Instructions for the task: Write out the records again, exactly, leaving none out.

^^^^^^^^

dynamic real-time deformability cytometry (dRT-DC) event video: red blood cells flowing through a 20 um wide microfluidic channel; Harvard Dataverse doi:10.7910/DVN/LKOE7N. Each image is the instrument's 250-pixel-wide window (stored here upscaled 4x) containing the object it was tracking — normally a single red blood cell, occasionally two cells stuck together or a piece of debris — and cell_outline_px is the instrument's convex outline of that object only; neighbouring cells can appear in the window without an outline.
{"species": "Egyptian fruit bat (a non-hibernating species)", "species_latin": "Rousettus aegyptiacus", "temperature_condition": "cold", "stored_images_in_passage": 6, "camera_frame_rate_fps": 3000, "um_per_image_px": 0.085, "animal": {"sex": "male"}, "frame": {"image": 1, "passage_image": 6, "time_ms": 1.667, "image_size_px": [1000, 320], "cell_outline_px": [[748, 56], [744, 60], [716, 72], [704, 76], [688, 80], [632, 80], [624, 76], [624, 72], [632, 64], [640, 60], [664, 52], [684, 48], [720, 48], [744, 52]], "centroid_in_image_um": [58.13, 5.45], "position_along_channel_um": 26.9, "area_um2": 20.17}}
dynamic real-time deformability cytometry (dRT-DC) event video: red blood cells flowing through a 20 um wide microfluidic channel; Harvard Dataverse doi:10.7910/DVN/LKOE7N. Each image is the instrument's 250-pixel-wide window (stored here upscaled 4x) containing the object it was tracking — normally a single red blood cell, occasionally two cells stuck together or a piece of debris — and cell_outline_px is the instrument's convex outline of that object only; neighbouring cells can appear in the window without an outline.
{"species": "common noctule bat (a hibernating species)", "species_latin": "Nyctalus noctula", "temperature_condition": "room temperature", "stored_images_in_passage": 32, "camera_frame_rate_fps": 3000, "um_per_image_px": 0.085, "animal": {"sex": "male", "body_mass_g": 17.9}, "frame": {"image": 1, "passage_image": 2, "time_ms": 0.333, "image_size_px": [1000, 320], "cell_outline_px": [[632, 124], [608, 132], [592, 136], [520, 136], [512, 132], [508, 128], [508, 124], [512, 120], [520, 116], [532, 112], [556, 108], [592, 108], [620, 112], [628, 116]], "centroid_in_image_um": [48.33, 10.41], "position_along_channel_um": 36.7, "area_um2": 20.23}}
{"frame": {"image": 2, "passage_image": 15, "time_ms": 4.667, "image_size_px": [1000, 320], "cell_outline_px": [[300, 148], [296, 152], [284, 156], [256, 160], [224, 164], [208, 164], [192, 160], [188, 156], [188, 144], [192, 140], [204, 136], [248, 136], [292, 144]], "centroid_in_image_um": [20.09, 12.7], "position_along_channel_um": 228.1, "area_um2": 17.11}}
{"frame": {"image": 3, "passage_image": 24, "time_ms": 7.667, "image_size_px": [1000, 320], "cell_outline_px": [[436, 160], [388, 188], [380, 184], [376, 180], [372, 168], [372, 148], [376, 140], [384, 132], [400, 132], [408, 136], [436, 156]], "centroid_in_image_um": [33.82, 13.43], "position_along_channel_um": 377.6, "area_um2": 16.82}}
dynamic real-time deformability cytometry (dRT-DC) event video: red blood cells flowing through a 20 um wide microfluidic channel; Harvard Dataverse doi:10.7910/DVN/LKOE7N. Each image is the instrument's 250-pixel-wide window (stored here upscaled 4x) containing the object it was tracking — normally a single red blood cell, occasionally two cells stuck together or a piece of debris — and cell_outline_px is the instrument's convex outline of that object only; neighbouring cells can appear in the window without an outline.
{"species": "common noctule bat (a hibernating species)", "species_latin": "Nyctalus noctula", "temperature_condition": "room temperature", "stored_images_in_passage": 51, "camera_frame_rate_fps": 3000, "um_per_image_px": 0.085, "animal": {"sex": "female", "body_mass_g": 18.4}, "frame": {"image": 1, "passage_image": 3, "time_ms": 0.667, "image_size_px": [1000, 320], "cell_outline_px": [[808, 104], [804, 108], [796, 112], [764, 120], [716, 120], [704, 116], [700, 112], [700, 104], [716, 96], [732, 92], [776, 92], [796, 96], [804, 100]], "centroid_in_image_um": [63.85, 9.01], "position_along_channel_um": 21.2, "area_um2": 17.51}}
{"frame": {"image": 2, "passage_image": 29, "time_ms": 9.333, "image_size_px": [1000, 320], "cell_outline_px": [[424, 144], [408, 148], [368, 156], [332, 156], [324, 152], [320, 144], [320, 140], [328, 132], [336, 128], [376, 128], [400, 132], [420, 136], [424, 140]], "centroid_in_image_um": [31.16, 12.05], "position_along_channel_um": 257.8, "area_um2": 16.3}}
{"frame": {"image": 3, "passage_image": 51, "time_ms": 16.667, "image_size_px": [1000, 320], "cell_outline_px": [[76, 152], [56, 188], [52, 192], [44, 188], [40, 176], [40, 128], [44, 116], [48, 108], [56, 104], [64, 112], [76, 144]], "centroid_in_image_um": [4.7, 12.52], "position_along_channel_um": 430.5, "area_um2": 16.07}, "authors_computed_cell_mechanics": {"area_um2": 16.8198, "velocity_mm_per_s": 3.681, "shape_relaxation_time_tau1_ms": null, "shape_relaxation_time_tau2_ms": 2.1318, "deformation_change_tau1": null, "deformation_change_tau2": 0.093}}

^^^^^^^^

Written response:
dynamic real-time deformability cytometry (dRT-DC) event video: red blood cells flowing through a 20 um wide microfluidic channel; Harvard Dataverse doi:10.7910/DVN/LKOE7N. Each image is the instrument's 250-pixel-wide window (stored here upscaled 4x) containing the object it was tracking — normally a single red blood cell, occasionally two cells stuck together or a piece of debris — and cell_outline_px is the instrument's convex outline of that object only; neighbouring cells can appear in the window without an outline.
{"species": "Egyptian fruit bat (a non-hibernating species)", "species_latin": "Rousettus aegyptiacus", "temperature_condition": "cold", "stored_images_in_passage": 6, "camera_frame_rate_fps": 3000, "um_per_image_px": 0.085, "animal": {"sex": "male"}, "frame": {"image": 1, "passage_image": 6, "time_ms": 1.667, "image_size_px": [1000, 320], "cell_outline_px": [[748, 56], [744, 60], [716, 72], [704, 76], [688, 80], [632, 80], [624, 76], [624, 72], [632, 64], [640, 60], [664, 52], [684, 48], [720, 48], [744, 52]], "centroid_in_image_um": [58.13, 5.45], "position_along_channel_um": 26.9, "area_um2": 20.17}}
dynamic real-time deformability cytometry (dRT-DC) event video: red blood cells flowing through a 20 um wide microfluidic channel; Harvard Dataverse doi:10.7910/DVN/LKOE7N. Each image is the instrument's 250-pixel-wide window (stored here upscaled 4x) containing the object it was tracking — normally a single red blood cell, occasionally two cells stuck together or a piece of debris — and cell_outline_px is the instrument's convex outline of that object only; neighbouring cells can appear in the window without an outline.
{"species": "common noctule bat (a hibernating species)", "species_latin": "Nyctalus noctula", "temperature_condition": "room temperature", "stored_images_in_passage": 32, "camera_frame_rate_fps": 3000, "um_per_image_px": 0.085, "animal": {"sex": "male", "body_mass_g": 17.9}, "frame": {"image": 1, "passage_image": 2, "time_ms": 0.333, "image_size_px": [1000, 320], "cell_outline_px": [[632, 124], [608, 132], [592, 136], [520, 136], [512, 132], [508, 128], [508, 124], [512, 120], [520, 116], [532, 112], [556, 108], [592, 108], [620, 112], [628, 116]], "centroid_in_image_um": [48.33, 10.41], "position_along_channel_um": 36.7, "area_um2": 20.23}}
{"frame": {"image": 2, "passage_image": 15, "time_ms": 4.667, "image_size_px": [1000, 320], "cell_outline_px": [[300, 148], [296, 152], [284, 156], [256, 160], [224, 164], [208, 164], [192, 160], [188, 156], [188, 144], [192, 140], [204, 136], [248, 136], [292, 144]], "centroid_in_image_um": [20.09, 12.7], "position_along_channel_um": 228.1, "area_um2": 17.11}}
{"frame": {"image": 3, "passage_image": 24, "time_ms": 7.667, "image_size_px": [1000, 320], "cell_outline_px": [[436, 160], [388, 188], [380, 184], [376, 180], [372, 168], [372, 148], [376, 140], [384, 132], [400, 132], [408, 136], [436, 156]], "centroid_in_image_um": [33.82, 13.43], "position_along_channel_um": 377.6, "area_um2": 16.82}}
dynamic real-time deformability cytometry (dRT-DC) event video: red blood cells flowing through a 20 um wide microfluidic channel; Harvard Dataverse doi:10.7910/DVN/LKOE7N. Each image is the instrument's 250-pixel-wide window (stored here upscaled 4x) containing the object it was tracking — normally a single red blood cell, occasionally two cells stuck together or a piece of debris — and cell_outline_px is the instrument's convex outline of that object only; neighbouring cells can appear in the window without an outline.
{"species": "common noctule bat (a hibernating species)", "species_latin": "Nyctalus noctula", "temperature_condition": "room temperature", "stored_images_in_passage": 51, "camera_frame_rate_fps": 3000, "um_per_image_px": 0.085, "animal": {"sex": "female", "body_mass_g": 18.4}, "frame": {"image": 1, "passage_image": 3, "time_ms": 0.667, "image_size_px": [1000, 320], "cell_outline_px": [[808, 104], [804, 108], [796, 112], [764, 120], [716, 120], [704, 116], [700, 112], [700, 104], [716, 96], [732, 92], [776, 92], [796, 96], [804, 100]], "centroid_in_image_um": [63.85, 9.01], "position_along_channel_um": 21.2, "area_um2": 17.51}}
{"frame": {"image": 2, "passage_image": 29, "time_ms": 9.333, "image_size_px": [1000, 320], "cell_outline_px": [[424, 144], [408, 148], [368, 156], [332, 156], [324, 152], [320, 144], [320, 140], [328, 132], [336, 128], [376, 128], [400, 132], [420, 136], [424, 140]], "centroid_in_image_um": [31.16, 12.05], "position_along_channel_um": 257.8, "area_um2": 16.3}}
{"frame": {"image": 3, "passage_image": 51, "time_ms": 16.667, "image_size_px": [1000, 320], "cell_outline_px": [[76, 152], [56, 188], [52, 192], [44, 188], [40, 176], [40, 128], [44, 116], [48, 108], [56, 104], [64, 112], [76, 144]], "centroid_in_image_um": [4.7, 12.52], "position_along_channel_um": 430.5, "area_um2": 16.07}, "authors_computed_cell_mechanics": {"area_um2": 16.8198, "velocity_mm_per_s": 3.681, "shape_relaxation_time_tau1_ms": null, "shape_relaxation_time_tau2_ms": 2.1318, "deformation_change_tau1": null, "deformation_change_tau2": 0.093}}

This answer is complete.